Monsieur le sénateur, vous m’accorderez que je m’attache à répondre en détail sur chaque point du texte. En revanche, je ne peux répondre aux intentions cachées que vous me prêtez.
Libre à vous de croire qu’un grand dessein libéral se cache derrière chacune de ces réformes et de fonder la cohérence de votre position, que je respecte, sur cette idée, mais je vais essayer de vous montrer point par point qu’il n’en est rien, même si vous déclarezque vous resterez de toute façon sourd aux clarifications que je pourrai vous apporter, votre jugement étant déjà arrêté. Pour ma part, je continue à croire aux vertus de la discussion.
Concernant tout d’abord la différence, en matière d’ouverture du capital, entre les professions du chiffre et celles du droit, je souligne que, pour les premières, cette ouverture existe déjà, avec des plafonds en termes de droits de vote. Nous proposons ici d’ouvrir le capital pour les secondes, mais à la stricte condition que celui-ci soit détenu à 100 % par des professionnels du droit.
Comparaison n’est pas raison, mais nous ne traitons pas les professions du droit moins bien que celles du chiffre. On le verra tout à l’heure, en ce qui concerne les interprofessions du droit et du chiffre, nous avons même prévu des contraintes plus dures pour les professions du chiffre éligibles à ces structures, afin d’éviter de transposer, en quelque sorte, aux professions du droit une ouverture qui existe déjà dans les professions du chiffre.
Aujourd’hui, les professionnels du droit ne peuvent exercer en société que sous deux formes juridiques : celles de société civile professionnelle et de société d’exercice libéral. Nous voulons leur offrir la possibilité de recourir à toute autre forme juridique, pour autant qu’elle ne confère pas aux associés la qualité de commerçant.
Le texte ne permettra pas à une banque ou à une compagnie d’assurance de prendre le contrôle d’une de ces structures. Je vous renvoie, sur ce point, au quatrième alinéa de l’amendement, qui précise explicitement que, pour détenir le capital et des droits de vote, une personne morale devra satisfaire aux exigences prévues par la loi n° 90-1258 du 31 décembre 1990. C’est cette même loi qui interdit aujourd’hui à un cabinet anglo-saxon détenu majoritairement par une banque ou un fonds de pension de s’installer en France. Notre texte sécurise bien ce dispositif, et il ne saurait y avoir de malentendu sur ce point : je veux tordre le cou à l’idée, trop souvent relayée, que le texte viserait à ouvrir la voie à la financiarisation des professions du droit. Bien au contraire, des sécurités sont prévues pour que des personnes morales détenues majoritairement par des entités financières ne puissent contrôler des sociétés exerçant leur activité dans le domaine des professions du droit. Faire preuve de rigueur doit permettre d’aller au-delà des intentions cachées que l’on nous prête à tort.

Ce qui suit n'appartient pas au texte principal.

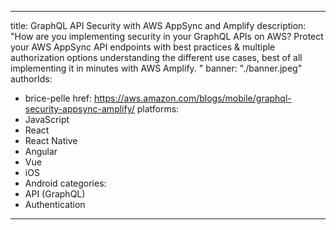 ---
title: GraphQL API Security with AWS AppSync and Amplify
description: "How are you implementing security in your GraphQL APIs on AWS? Protect your AWS AppSync API endpoints with best practices & multiple authorization options understanding the different use cases, best of all implementing it in minutes with AWS Amplify. "
banner: "./banner.jpeg"
authorIds:
  - brice-pelle
href: https://aws.amazon.com/blogs/mobile/graphql-security-appsync-amplify/
platforms:
  - JavaScript
  - React
  - React Native
  - Angular
  - Vue
  - iOS
  - Android
categories:
  - API (GraphQL)
  - Authentication
--  -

En revanche, force est de constater que notre modèle d’organisation de ces professions juridiques n’est plus compétitif. Nombreux sont nos jeunes professionnels du droit – avocats, notaires, huissiers – qui souhaitent pouvoir créer des franchises à l’étranger. Or, ils supportent actuellement bien plus de contraintes que leurs collègues britanniques ou même allemands.
J’ajoute que notre situation est de plus en plus fragilisée au regard du droit européen, et nous sommes exposés à un risque croissant de contentieux. Ainsi, un arrêt de la Cour de justice de l’Union européenne a donné raison à une structure juridique de droit allemand souhaitant installer une filiale en France, alors que le capital de la société mère était détenu par des banques régionales.
L’idée est donc de structurer nos professions juridiques afin qu’elles puissent s’organiser entre elles sans faire entrer d’entités financières à leur capital, donc en conservant les garanties de la loi de 1990. Nous pourrons alors défendre à l’échelon européen ce nouveau modèle français adapté, afin de ne pas subir l’implantation sur notre territoire de modèles qui ne nous conviennent pas.
Par ailleurs, vous avez soulevé à très juste titre, monsieur le rapporteur, la problématique cruciale des conflits d’intérêts entre professions.
Nous conservons en l’état la structure capitalistique de la société d’exercice libéral et nous maintenons une stricte application des règles déontologiques des différentes professions : par exemple, un notaire membre d’une telle structure n’en référera qu’au notariat ; aucun lien de subordination ne pourra exister entre les différentes professions représentées au sein de la société, quelle que soit la structure capitalistique.
Ainsi, c’est à une modernisation du cadre d’exercice des professions du droit que nous entendons procéder, en aucun cas à une financiarisation : le capital devra être détenu à 100 % par des personnes physiques ou par des personnes morales respectant le cadre de la loi de 1990 ; il n’y aura pas d’ouverture à des tiers. Le nouveau modèle d’organisation permettra à nos professions du droit d’être plus compétitives et de tenir leur place au niveau européen.